## Task to carry out:
Could you repeat every entry below word for word, leaving out the pictures?

[Collected data]
########################################

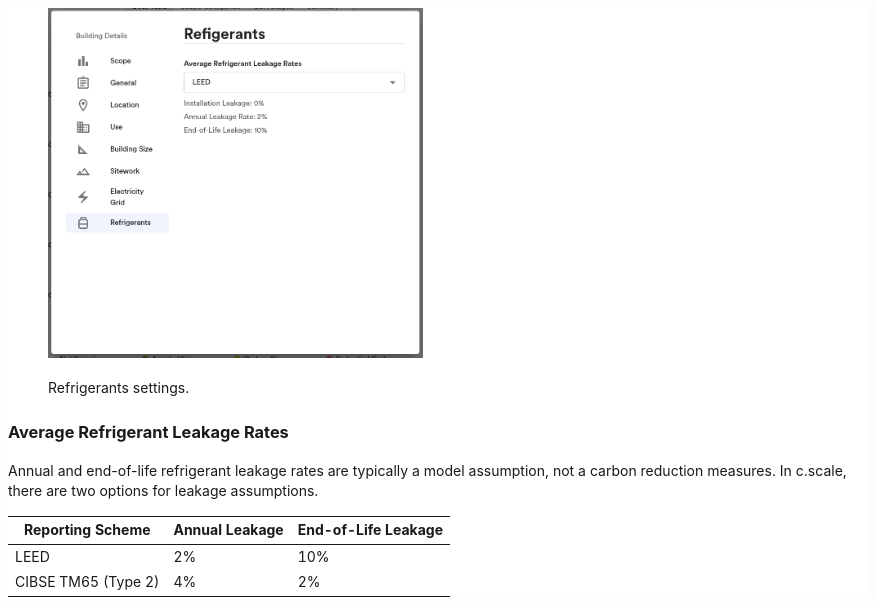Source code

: <figure><img src="../../.gitbook/assets/image (9).png" alt="" width="375"><figcaption><p>Refrigerants settings.</p></figcaption></figure>

</div>

### Average Refrigerant Leakage Rates

Annual and end-of-life refrigerant leakage rates are typically a model assumption, not a carbon reduction measures. In c.scale, there are two options for leakage assumptions.&#x20;

| Reporting Scheme    | Annual Leakage | End-of-Life Leakage |
| ------------------- | -------------- | ------------------- |
| LEED                | 2%             | 10%                 |
| CIBSE TM65 (Type 2) | 4%             | 2%                  |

########################################

## Written response:
Source code

: <figure><img src="../../.gitbook/assets/image (9).png" alt="" width="375"><figcaption><p>Refrigerants settings.</p></figcaption></figure>

</div>

### Average Refrigerant Leakage Rates

Annual and end-of-life refrigerant leakage rates are typically a model assumption, not a carbon reduction measures. In c.scale, there are two options for leakage assumptions.&#x20;

| Reporting Scheme    | Annual Leakage | End-of-Life Leakage |
| ------------------- | -------------- | ------------------- |
| LEED                | 2%             | 10%                 |
| CIBSE TM65 (Type 2) | 4%             | 2%                  |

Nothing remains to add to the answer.